Осуждая в своих проповедях Евдоксию, Иоанн Златоуст говорил о ней иносказательно: «Снова Иродиада беснуется… снова пляшет, снова требует у Ирода беззаконного усечения главы Иоанна Крестителя», то есть прямо сравнивал этих двух «безбожных женщин».
Главная же связь двух великих Иоаннов – духовная и нравственная. Златоуст, живший на рубеже IV и V веков, словно продолжал на земле дело Крестителя, погибшего в I веке, еще при жизни Иисуса Христа.
Вот что говорил Иоанн Златоуст о мученическом подвиге Иоанна Предтечи:
«Разве Иоанна кто-нибудь влек к жертвеннику или к курению ладана? Или принуждал к совершению жертвы и возлияния? Ведь никто не сказал: отрекись от Бога! Ведь никто не сказал: принеси жертву идолам! Но во имя целомудрия выступив со смелым словом обличения, он является мучеником целомудрия… Он говорит царю: не должно тебе иметь жену брата твоего (Мк. 6, 18). Видишь, как естественно добродетели господствовать над пороком? Ирод — царь, имеющий оруженосцев, изобилующий богатством, правитель, пользующийся царскою властью; Иоанн же — бедняк, без пристанища, без отечества, неимущий, голодный, съедающий столько, сколько требует природа. А между тем тот, кто одет в одежду из верблюжьей шерсти, является законодателем для того, кто одет в пурпуровую мантию; странствовавший в пустынях указывает правителю многолюдных городов; собиравший саранчу с трав и питавшийся диким медом властно наставляет того, который держал роскошную царскую трапезу: не должно иметь тебе!..».
Но наиболее очевидным связующим для двух великих святых являются сами Каманы – удаленное от больших столиц, крошечное селение в горах Кавказа, принявшее в свой срок и великого Предтечу Господня, и великого Святителя и хранившее святые мощи до их возвращения в Константинополь в обоих случаях на протяжении тридцати лет.
«После восстановления почитания икон в Константинополе, произошедшего в 843 году, святителю Игнатию, Патриарху Константинопольскому, во время ночной молитвы чудесным образом было явлено место сокрытия честной главы Иоанна Крестителя. Предстоятель сообщил об этом императору Михаилу III… В 850 году император организовал экспедицию в Команы, где святыня была обретена в том самом месте, которое было указано Патриархом.

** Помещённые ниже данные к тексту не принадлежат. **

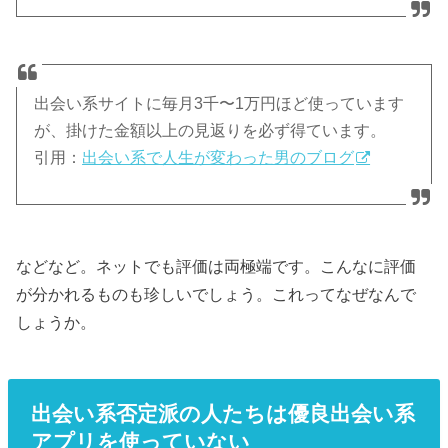
出会い系サイトに毎月3千〜1万円ほど使っています
が、掛けた金額以上の見返りを必ず得ています。
引用：
出会い系で人生が変わった男のブログ
などなど。ネットでも評価は両極端です。こんなに評価
が分かれるものも珍しいでしょう。これってなぜなんで
しょうか。
出会い系否定派の人たちは優良出会い系
アプリを使っていない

По той причине, что честная глава Иоанна Крестителя до этого уже дважды утрачивалась и обреталась, именно это событие и празднуется 7 июня (25 мая) как Третье обретенье главы Предтечи и Крестителя Господня Иоанна». (Дм. Ростовский).
Из всех каманских историй лично мне самой загадочной представляется именно эта. Загадка не в том, как патриарх Игнатий прозрел место сокрытия святыни, на то он и патриарх. Любопытно было бы узнать, как именно искали и нашли это место в горах Кавказа, среди множества пещер и гротов. Увы, ни в одном источнике я не нашла описания путешествия посланной императором Михаилом III экспедиции. Видимо, важен был не процесс, а результат – летом 850 года главу Иоанна Крестителя доставили из Каман в Константинополь. Впоследствии мощи великого пророка оказались на католическом Западе и где они сейчас – доподлинно неизвестно, об этом до сих пор спорят Рим, Дамаск и французский Амьен.

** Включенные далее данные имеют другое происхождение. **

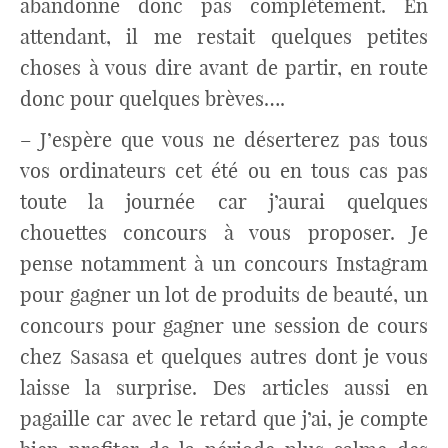
abandonne donc pas complètement. En
attendant, il me restait quelques petites
choses à vous dire avant de partir, en route
donc pour quelques brèves….
– J’espère que vous ne déserterez pas tous
vos ordinateurs cet été ou en tous cas pas
toute la journée car j’aurai quelques
chouettes concours à vous proposer. Je
pense notamment à un concours Instagram
pour gagner un lot de produits de beauté, un
concours pour gagner une session de cours
chez Sasasa et quelques autres dont je vous
laisse la surprise. Des articles aussi en
pagaille car avec le retard que j’ai, je compte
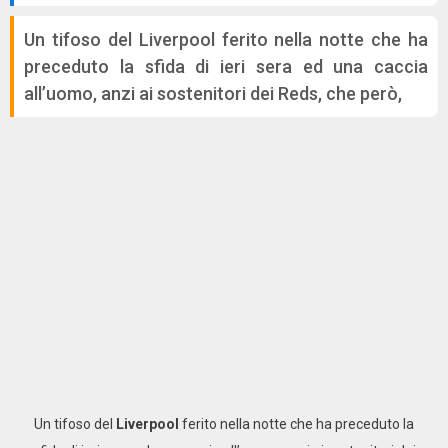
Un tifoso del Liverpool ferito nella notte che ha
preceduto la sfida di ieri sera ed una caccia
all’uomo, anzi ai sostenitori dei Reds, che però,
Un tifoso del
Liverpool
ferito nella notte che ha preceduto la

Кстати, обратите внимание: имя Константинопольского патриарха – Игнатий – не самое распространенное среди православных священников. Но именно так, по совпадению, зовут нынешнего настоятеля Каманского монастыря – игумена Игнатия, чьим послушанием стало сохранять память и о мученике Василиске, и о Иоанне Златоусте, и о Иоанне Крестителе.
Еще один святой – Иван Русский
Размышляя о Каманах, я вспомнила одно путешествие, напрямую с ними не связанное, а пришедшее мне в голову скорее по ассоциации. Дочитав эту главку до конца, вы поймете, почему.
Однажды, отдыхая в Греции, на острове Эвбея, мы с мужем отправились в небольшой городок Прокопион, расположенный довольно высоко в горах. Нам сказали, что там есть храм святого Иоанна Русского, которого местные жители называют Иван Русский. К стыду своему, мы про такого святого никогда не слышали и очень заинтересовались этой историей. Как он здесь оказался, какой подвиг совершил, что ему даже храм поставили?
История оказалась замечательная. Иван Русский (настоящая его фамилия неизвестна) жил в начале XVIII века, был простым солдатом Российской империи, участником русско-турецкой войны 1710-1713 гг. Во время неудачного для России Прутского похода против османов вместе с другими русскими солдатами попал в плен, был переправлен в Константинополь и продан в рабство начальнику турецкой кавалерии по имени Ага. Тот привёз его к себе на родину — в каппадокийский Прокопион.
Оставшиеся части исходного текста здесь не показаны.